I typically soak for 3 days and then scrape off the labels with a curved carpet knife (I have left them in for two weeks at a time). I don't worry about perfection and then put the bottles back in the solution to soften the glue residues. After another day or two, the glue residues are easy to remove and then the bottles get a hot water rinse before being placed upside down in a drying rack.


----------



## ZebraB (Aug 28, 2019)

I peel off what I can, soak overnight and the use an oyster shucker to get most of the label off and then use mineral spirits to get the glue residue off. (It is just the outside of the bottle) and then wash off the mineral spirits with oxiclean. It is really quite easy and takes only a few minutes a bottle.


----------



## bstnh1 (Aug 29, 2019)

Plain old hot water works for me. If needed, I use a standard glass scraper (the kind with a razor blade in it). If there's glue or gunk left, I use a stainless steel scrubber with a bit of dish detergent. The newer labels from L.D. Carlson are a snap to remove, especially the all vinyl ones.


----------



## montanarick (Aug 29, 2019)

here's what i do with recycled bottles. Place them in the oven set on bake at 250° for about 10 minutes then take one out at a time and stick a paring knife under one corner to start lifting the label - make sure you use an oven mitt since bottles are very hot. Once a corner is lifted, just grab onto it between two fingers and peel the whole thing off. Most labels just peel completely off leaving little or no glue residue; however there will be some that leave a residue. Next step is to soak them in Star-San for a good cleaning which also helps dissolve some but not all the remaining glue. For those with really stubborn glue residue, I use naphtha (not mineral spirits) since the naphtha doesn't leave any oily residue - it just evaporates.


----------



## Ignoble Grape (Aug 30, 2019)

I'm still in the infancy of my hobby, so I'll take any/all bottle donations. I soak in hot water, scrape off with knife, use green scrubber and dish soap for remaining residue. I toss any bottles that have stubborn labels. Some use god-strength glue - I don't know what it is - but it's a mess to get off, even with elbow grease. They aren't worth it, imho. I tried oxiclean and didn't see a difference. Haven't tried star-san or mineral spirits.

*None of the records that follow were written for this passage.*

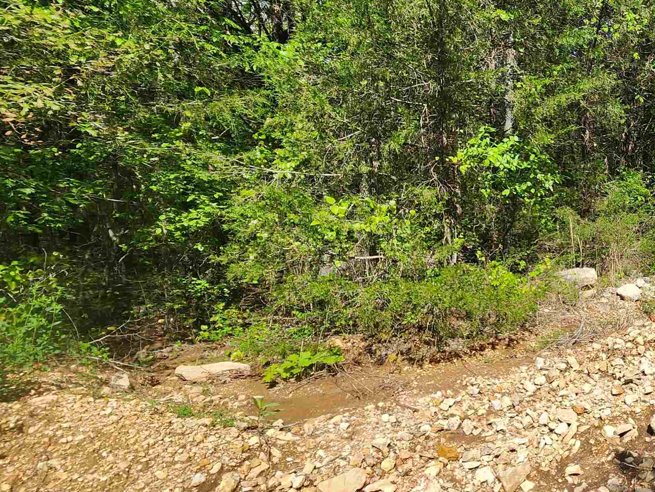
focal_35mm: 25
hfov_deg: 56.3
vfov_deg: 54.8
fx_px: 473
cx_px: 628
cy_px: 218
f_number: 2.2
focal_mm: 2.2
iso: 50
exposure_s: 1/1212
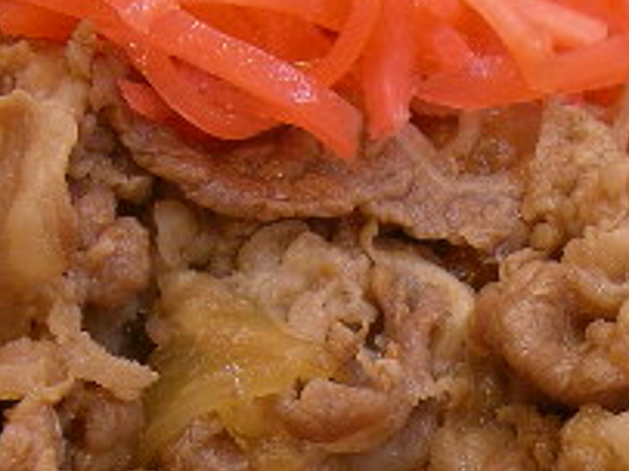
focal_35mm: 120
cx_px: 508
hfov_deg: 16.3
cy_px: 381
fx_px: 2179
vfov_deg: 12.3
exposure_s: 1/47
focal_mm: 6
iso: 100
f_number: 2.9
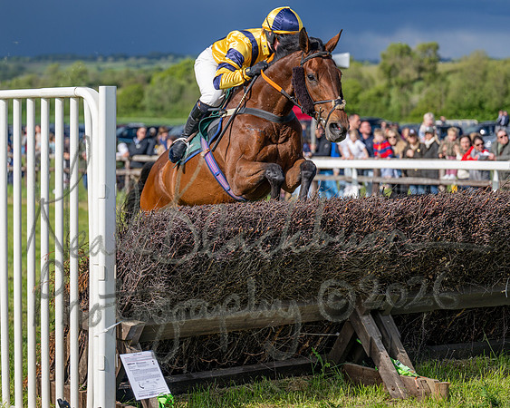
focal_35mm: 99
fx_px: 1495
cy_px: 198
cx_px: 188
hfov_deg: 19.3
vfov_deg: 15.5
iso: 100
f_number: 2.8
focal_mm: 79
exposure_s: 1/2000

Also haven't tried the oven method yet. Perhaps this weekend as I need to prep 6 cases...


----------



## montanarick (Aug 30, 2019)

Ignoble Grape said:


> I'm still in the infancy of my hobby, so I'll take any/all bottle donations. I soak in hot water, scrape off with knife, use green scrubber and dish soap for remaining residue. I toss any bottles that have stubborn labels. Some use god-strength glue - I don't know what it is - but it's a mess to get off, even with elbow grease. They aren't worth it, imho. I tried oxiclean and didn't see a difference. Haven't tried star-san or mineral spirits.
> 
> Also haven't tried the oven method yet. Perhaps this weekend as I need to prep 6 cases...


I used to soak and scrub - what a mess. No more


----------